• Exercise directions: Starting at the line that contains "FASTFIRE ET VORTEX", quote each line exactly through the last line of the entries, both included.

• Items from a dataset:

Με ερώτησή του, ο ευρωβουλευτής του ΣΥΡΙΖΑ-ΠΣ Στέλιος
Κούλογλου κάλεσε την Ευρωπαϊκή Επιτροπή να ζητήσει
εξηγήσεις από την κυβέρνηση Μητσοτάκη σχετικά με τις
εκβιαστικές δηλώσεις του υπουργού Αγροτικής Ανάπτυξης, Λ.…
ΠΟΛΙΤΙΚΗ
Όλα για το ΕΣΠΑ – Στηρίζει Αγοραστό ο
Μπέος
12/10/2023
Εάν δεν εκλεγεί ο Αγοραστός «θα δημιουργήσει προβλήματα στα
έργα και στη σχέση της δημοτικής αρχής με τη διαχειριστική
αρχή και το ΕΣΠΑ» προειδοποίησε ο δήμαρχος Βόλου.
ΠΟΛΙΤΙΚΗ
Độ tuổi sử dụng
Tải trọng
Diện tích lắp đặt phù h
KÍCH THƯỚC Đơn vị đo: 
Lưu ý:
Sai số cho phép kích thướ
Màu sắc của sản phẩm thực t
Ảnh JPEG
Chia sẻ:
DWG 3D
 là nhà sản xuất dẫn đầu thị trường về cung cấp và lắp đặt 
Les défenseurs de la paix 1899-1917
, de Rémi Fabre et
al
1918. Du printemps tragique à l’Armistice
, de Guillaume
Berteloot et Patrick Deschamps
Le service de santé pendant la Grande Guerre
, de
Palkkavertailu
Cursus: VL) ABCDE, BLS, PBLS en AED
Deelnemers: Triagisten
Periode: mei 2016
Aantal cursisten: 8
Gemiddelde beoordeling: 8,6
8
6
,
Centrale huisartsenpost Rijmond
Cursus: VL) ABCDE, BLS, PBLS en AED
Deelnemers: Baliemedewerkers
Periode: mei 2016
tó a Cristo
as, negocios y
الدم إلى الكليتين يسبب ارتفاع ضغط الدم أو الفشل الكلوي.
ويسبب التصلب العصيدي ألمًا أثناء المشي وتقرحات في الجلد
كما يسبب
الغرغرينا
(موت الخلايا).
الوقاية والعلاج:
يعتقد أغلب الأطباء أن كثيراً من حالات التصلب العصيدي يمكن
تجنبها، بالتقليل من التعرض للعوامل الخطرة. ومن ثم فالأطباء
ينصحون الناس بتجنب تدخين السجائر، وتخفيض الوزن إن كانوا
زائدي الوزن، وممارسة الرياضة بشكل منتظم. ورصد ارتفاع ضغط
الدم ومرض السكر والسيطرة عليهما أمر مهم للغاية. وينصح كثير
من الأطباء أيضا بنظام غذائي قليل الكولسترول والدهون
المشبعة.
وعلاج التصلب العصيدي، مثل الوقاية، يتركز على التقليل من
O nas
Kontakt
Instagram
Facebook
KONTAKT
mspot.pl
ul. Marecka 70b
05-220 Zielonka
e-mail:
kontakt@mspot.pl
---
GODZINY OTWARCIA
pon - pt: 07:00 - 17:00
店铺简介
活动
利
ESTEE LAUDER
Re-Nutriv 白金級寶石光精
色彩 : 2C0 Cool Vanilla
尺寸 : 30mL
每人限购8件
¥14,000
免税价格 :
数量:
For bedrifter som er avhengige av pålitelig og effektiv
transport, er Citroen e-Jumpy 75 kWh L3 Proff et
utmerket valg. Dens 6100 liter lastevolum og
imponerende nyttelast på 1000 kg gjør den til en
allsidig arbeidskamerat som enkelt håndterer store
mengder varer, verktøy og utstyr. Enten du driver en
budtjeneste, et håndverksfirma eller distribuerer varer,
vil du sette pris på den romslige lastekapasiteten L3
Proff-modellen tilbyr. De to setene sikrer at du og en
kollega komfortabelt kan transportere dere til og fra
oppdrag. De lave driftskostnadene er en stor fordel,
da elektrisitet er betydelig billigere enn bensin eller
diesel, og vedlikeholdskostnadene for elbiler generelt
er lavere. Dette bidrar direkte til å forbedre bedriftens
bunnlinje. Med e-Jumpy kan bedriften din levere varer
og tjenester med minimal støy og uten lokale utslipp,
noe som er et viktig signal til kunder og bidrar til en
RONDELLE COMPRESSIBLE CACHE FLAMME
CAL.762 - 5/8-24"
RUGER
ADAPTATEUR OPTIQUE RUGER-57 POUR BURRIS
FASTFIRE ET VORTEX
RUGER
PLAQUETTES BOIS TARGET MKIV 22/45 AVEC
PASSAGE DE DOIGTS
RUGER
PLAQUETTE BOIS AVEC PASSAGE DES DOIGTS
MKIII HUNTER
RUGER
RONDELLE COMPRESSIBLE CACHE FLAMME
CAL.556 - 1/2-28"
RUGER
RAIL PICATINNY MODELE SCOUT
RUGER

• Answer for this exercise:
FASTFIRE ET VORTEX
RUGER
PLAQUETTES BOIS TARGET MKIV 22/45 AVEC
PASSAGE DE DOIGTS
RUGER
PLAQUETTE BOIS AVEC PASSAGE DES DOIGTS
MKIII HUNTER
RUGER
RONDELLE COMPRESSIBLE CACHE FLAMME
CAL.556 - 1/2-28"
RUGER
RAIL PICATINNY MODELE SCOUT
RUGER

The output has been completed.